Le premier axe, à savoir l’analyse des dysfonctionnements est sujet à débat. Si pour certains, cela a été l’occasion d’entrer facilement dans le vif du sujet en évoquant des choses concrètes, il est noté pour d’autres l’accent mis sur la négativité du signifiant. En effet, il aurait semblé plus judicieux de commencer par une présentation de soi et de son idéal professionnel. La question de l’objectif commun apparaît, à ce titre, comme précoce dans le déroulé des rencontres. L’écart entre les « dysfonctionnements » et « l’objectif commun » est vécu comme trop important : « on est passé du tout noir au tout blanc ». Si, pour certains, cette première séance a pu faire craindre une risque de « règlement de compte entre services », la présence du tiers incarné par l’animateur de PLURIACT a permis aux échanges de ne pas déborder : « ça responsabilise, c’est resté intelligent ». Ce dysfonctionnement par rapport à notre idéal de profession fait souffrir : « quand j’ai choisi mon métier, il n’était pas comme ça […]. Mon métier a changé, il est très en-dessous de notre idéal ».
Le dernier axe, « éthique et réflexivité » apparaît quant à lui à la bonne place. Il est abstrait et vient sanctionner l’expérience vécue au cours des différentes rencontres. Si cet axe avait été abordé trop rapidement, il aurait sans doute été vécu comme un frein. Les différents axes ont servi de fil conducteur et la progression de ceux-ci s’est révélée logique.
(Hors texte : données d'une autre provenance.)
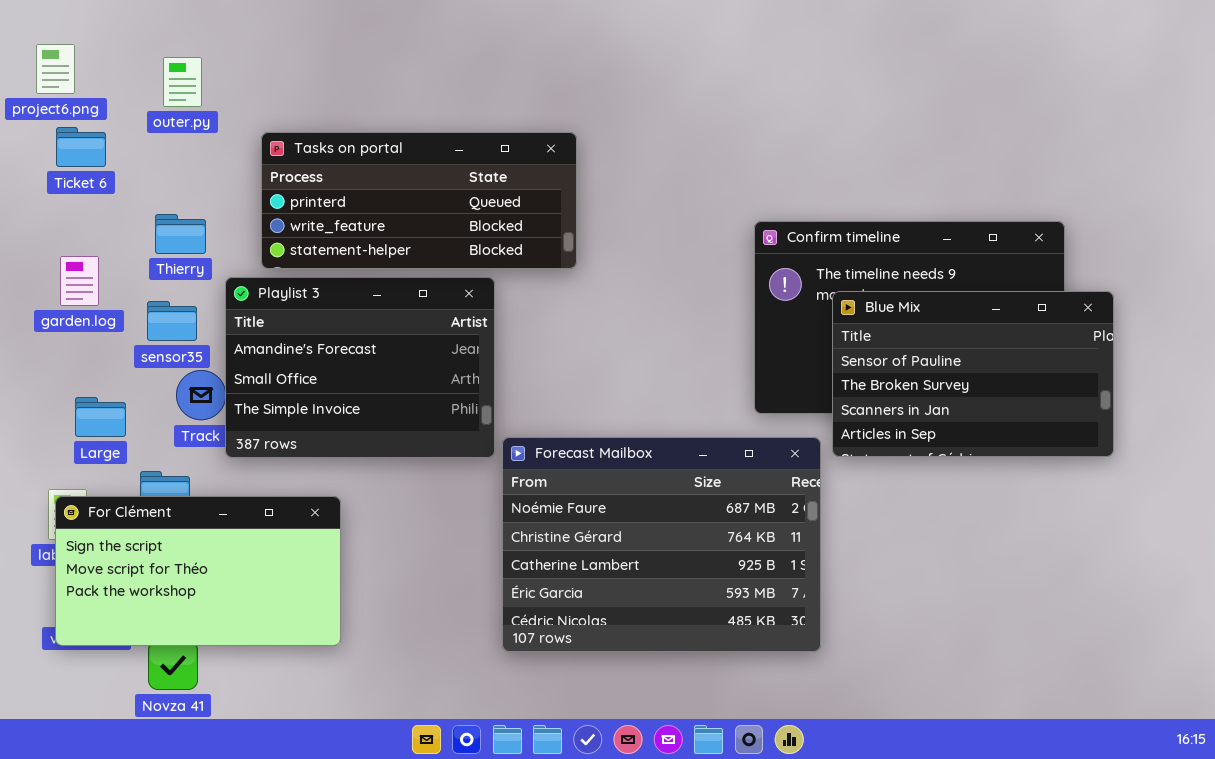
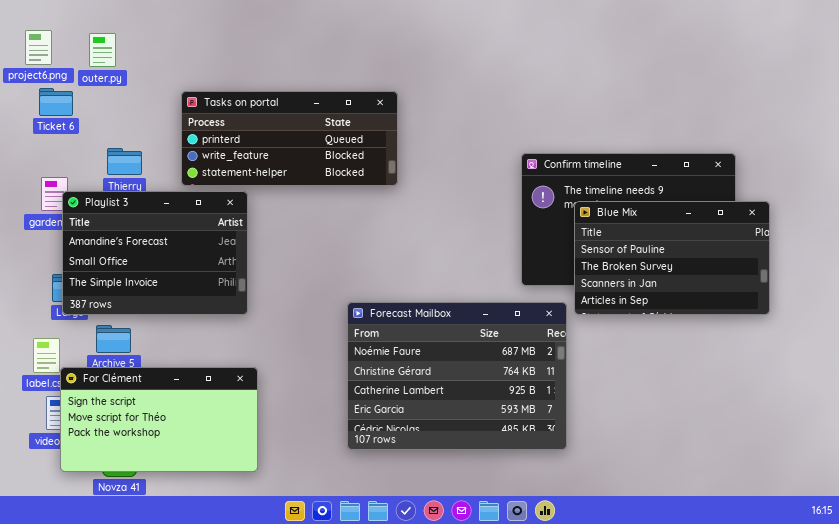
outer.py: [163,57,202,107] -> [89,33,116,67], moved
Playlist 3: [225,277,495,458] -> [62,191,248,315], moved
For Clément: [55,496,341,646] -> [60,367,258,472], moved

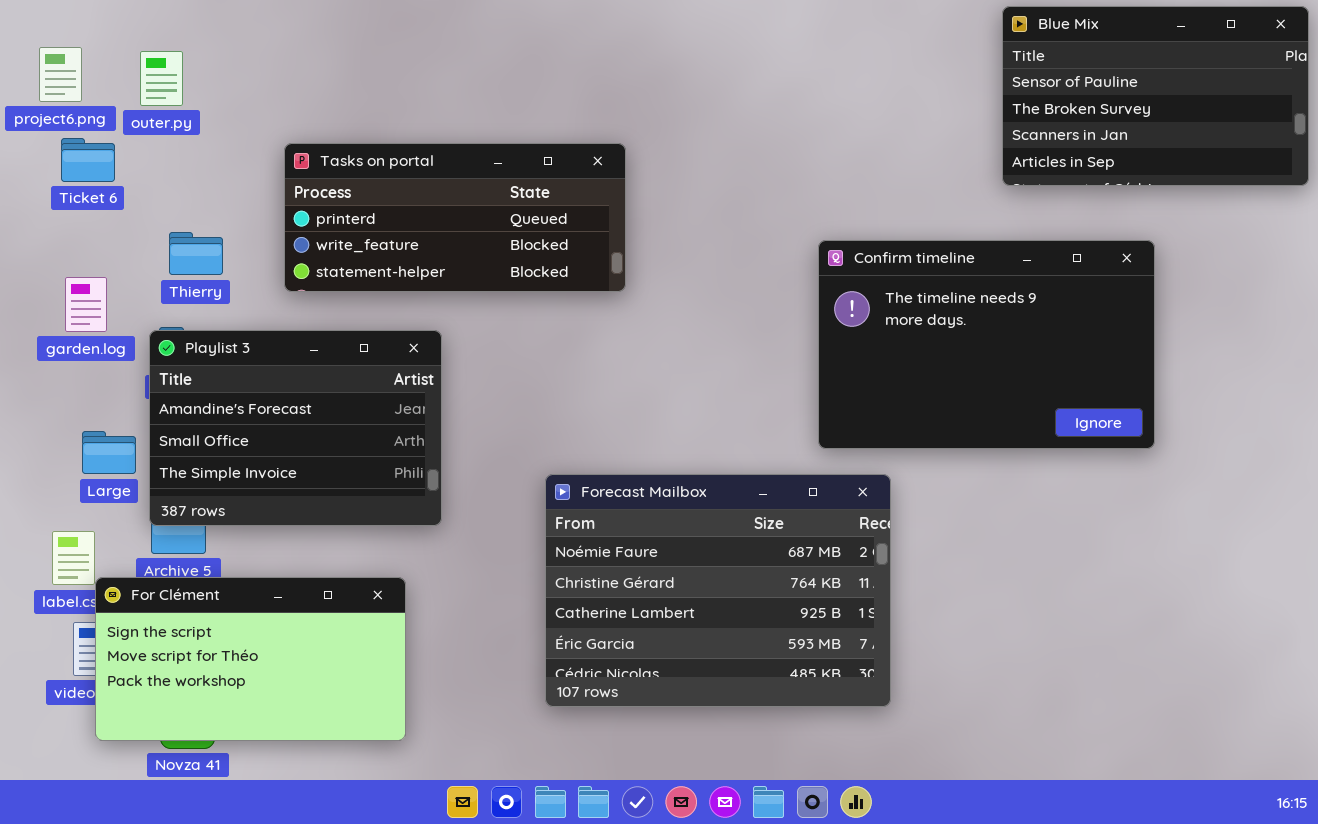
Playlist 3: [62,191,248,315] -> [149,330,442,526], moved
Blue Mix: [574,201,770,315] -> [1002,6,1309,186], moved

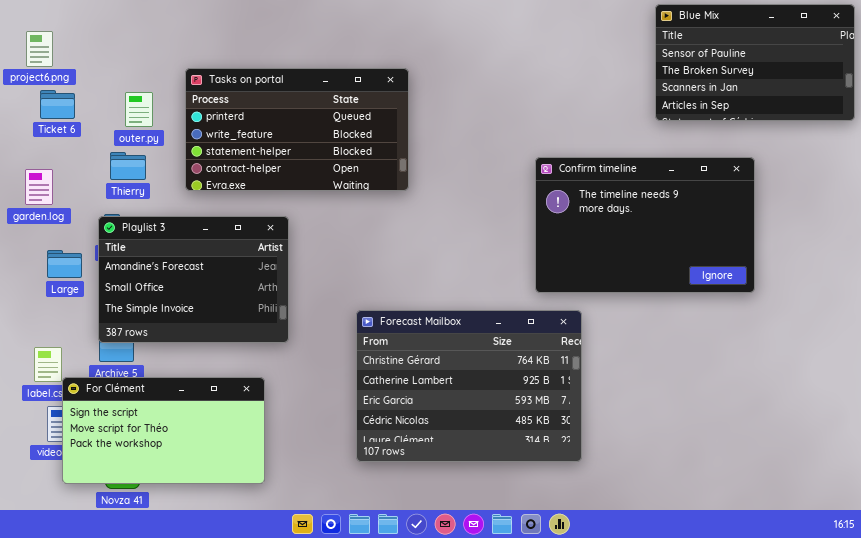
outer.py: [140,51,183,106] -> [125,92,153,127], moved
Tasks on portal: [284,143,626,292] -> [185,68,409,191], resized
garden.log: [65,277,107,332] -> [25,169,53,205], moved
Large: [82,431,136,474] -> [47,250,82,278], moved
Forecast Mailbox: [545,474,891,707] -> [356,310,582,462], scrolled down 1 row

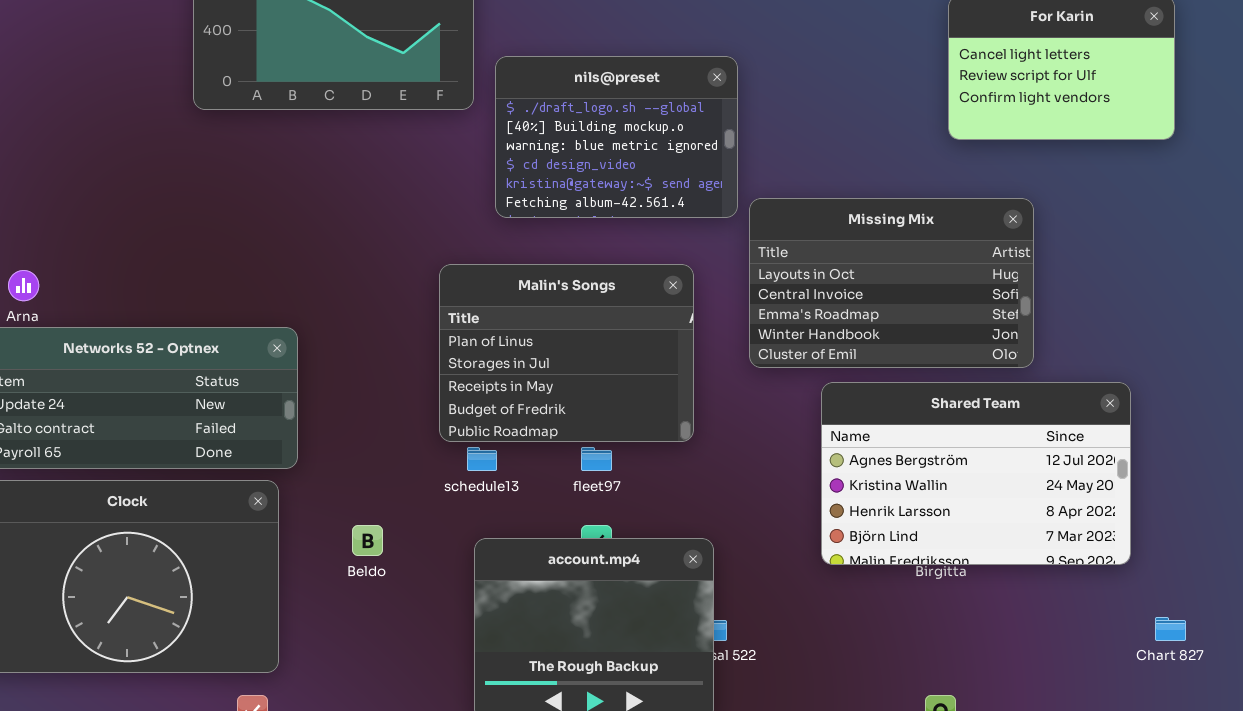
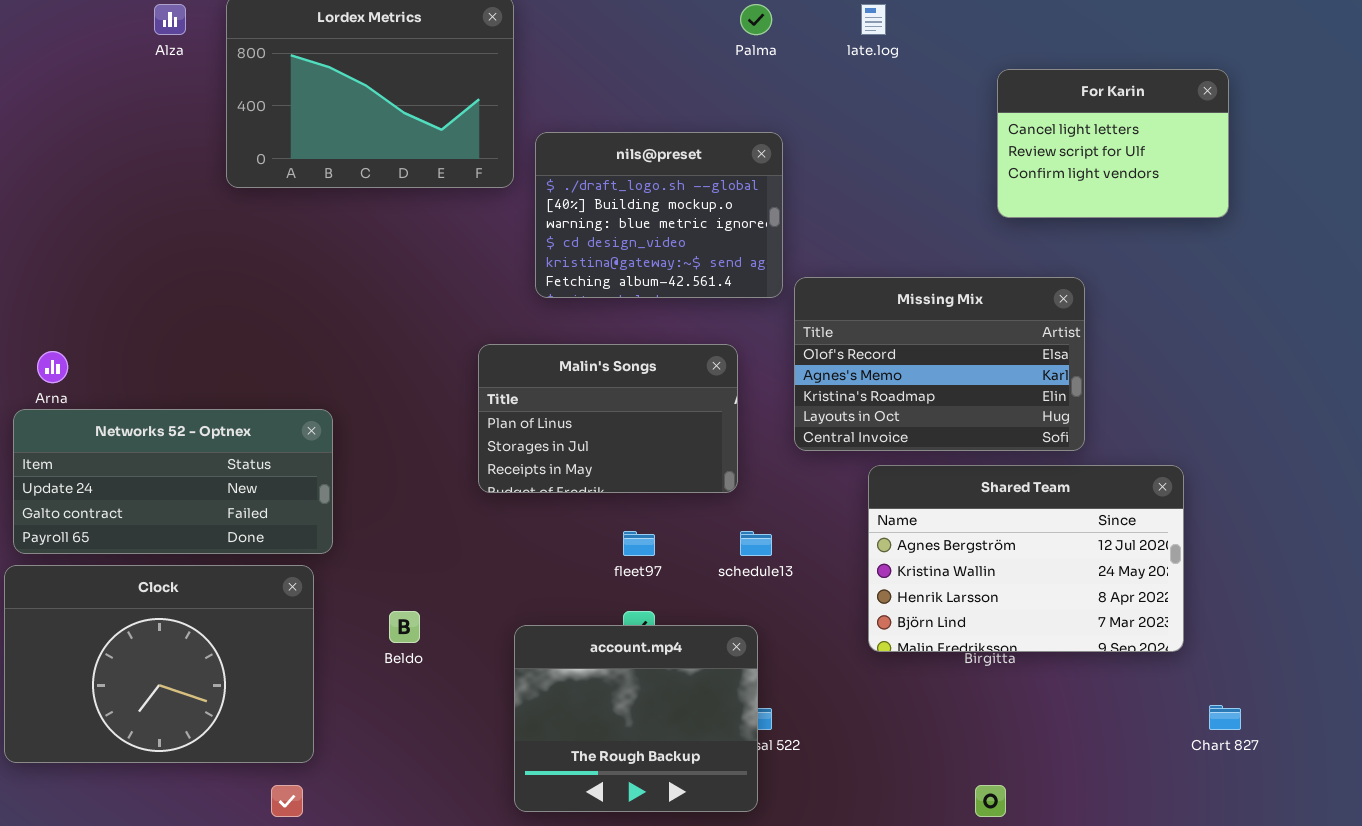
Missing Mix: [749,198,1034,368] -> [794,277,1085,451], scrolled up 3 rows
Malin's Songs: [439,264,694,442] -> [478,344,738,493], resized
schedule13: [467,447,497,471] -> [740,531,772,556], moved

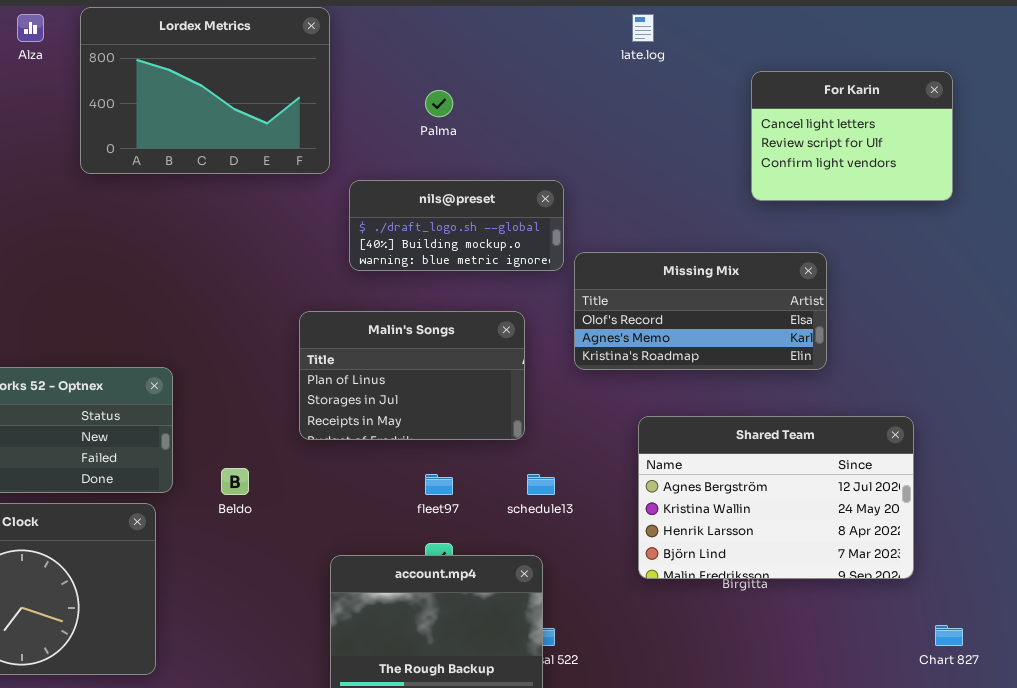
Palma: [740,4,772,35] -> [425,90,453,117], moved
nils@preset: [535,132,783,298] -> [349,180,564,271], resized
Missing Mix: [794,277,1085,451] -> [574,252,827,370], resized
Beldo: [389,611,420,643] -> [221,468,249,495], moved

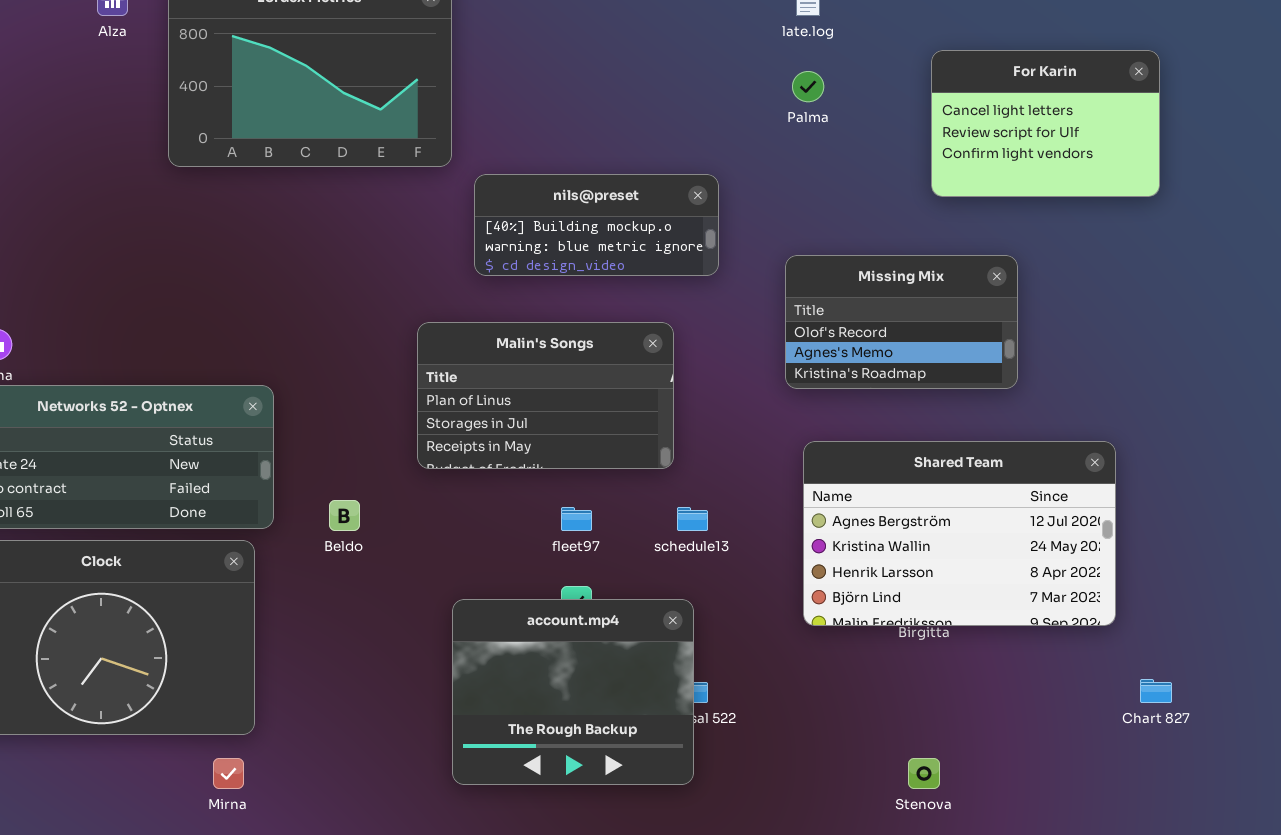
Palma: [425,90,453,117] -> [792,71,824,102], moved
nils@preset: [349,180,564,271] -> [474,174,719,276], scrolled down 1 row
Missing Mix: [574,252,827,370] -> [785,255,1018,389], resized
L’équipe interpelle l’animateur sur cette question du dysfonctionnement. Il est rappelé par Alain MOLAS que la démarche PLURIACT est imprégnée par la psychanalyse et qu’elle rend compte de cette expérience analytique. En effet, lorsqu’un sujet s’adresse à un psychanalyste, sa demande concerne un dysfonctionnement qui s’exprime à travers une plainte qu’il adresse. Puis, par la suite, le sujet se sent responsable : « quelle est ma part dans le dysfonctionnement ? ». La différence est que dans le travail PLURIACT, « on peut se plaindre de personnes qui sont là, qui sont présentes ! ».
Sur le terrain, la cadre dira ne voir que des professionnels qui se plaignent et qui sont incapables de voir le positif. Cela est sans doute dû à l’épuisement : « quand on est épuisé, on est plus capable de voir le bien, on voit tout ce qui est mal. Même ce qui est bien c’est mal ». Cette ambiance est générée par la pression sociétale. On ne sait pas prendre le temps de vivre : « le temps de travail diminue et on se sent plus fatigué qu’avant ! ». Il y aurait beaucoup à apprendre de l’expérience de certains patients âgés.
La question de la « personne vulnérable » est soulevée en fin d’entretien : pourquoi celle-ci ne constitue-t-elle pas un axe à proprement parler ? Il est rappelé que la personne vulnérable a été au cœur de tous les échanges précédents et qu’il est intéressant de porter attention à l’émergence de ce questionnement dans le discours des différentes équipes.